Penn State University

Associate Director

Rock Ethics Institute

Penn State University

Education:

  1. She received her BA in Philosophy and Dance from Haverford College and her MA and PhD in Philosophy from Stony Brook University.

Biography:

Sarah Clark Miller is Associate Professor of Philosophy and Associate Director of the Rock Ethics Institute at Penn State University.  Miller’s research and teaching interests include moral theory, practical ethics, feminist philosophy, and social and political philosophy. She has a growing interest in science and ethics. She has published on the themes of global ethics, need and obligation, harm and moral injury, Kant’s practical philosophy, biomedical ethics, and Simone de Beauvoir in journals such as Social Theory and Practice and The Journal of Social Philosophy. She has also published a book, The Ethics of Need: Agency, Dignity, and Obligation (Routledge, 2012).

Miller has been the recipient of several national awards including the March of Dimes Young Scholar Award in Perinatal Bioethics from the American Society for Bioethics and Humanities and the March of Dimes and the Award for Best Paper by a Young Faculty Member from the Association for Practical and Professional Ethics. She was also awarded the Early Career Research Award by the University of Memphis (2009).

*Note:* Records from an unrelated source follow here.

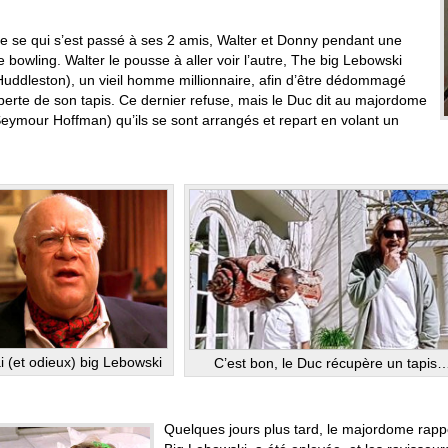
nte se qui s’est passé à ses 2 amis, Walter et Donny pendant une
e bowling. Walter le pousse à aller voir l’autre, The big Lebowski
Huddleston), un vieil homme millionnaire, afin d’être dédommagé
perte de son tapis. Ce dernier refuse, mais le Duc dit au majordome
Seymour Hoffman) qu’ils se sont arrangés et repart en volant un
i (et odieux) big Lebowski
C’est bon, le Duc récupère un tapis
Quelques jours plus tard, le majordome rapp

Previously, Miller was Associate Professor of Philosophy at the University of Memphis, a Visiting Faculty Fellow at the University of Toronto’s Centre for Ethics, and an American Postdoctoral Fellowship from the American Association of University Women. She was also a Visiting Scholar in the Department of Philosophy at the Philipps-Universität Marburg and a Max Kade Foundation Research Fellow.

The Ethics of Need: Agency, Dignity, and Obligation (New York: Routledge Press, 2012).

“A Feminist Account of Global Responsibility,” Social Theory and Practice 37, no. 3 (July 2011): 391– 412.

“Moral Injury and Relational Harm,” Journal of Social Philosophy 40, no. 4 (Winter 2009): 504–23.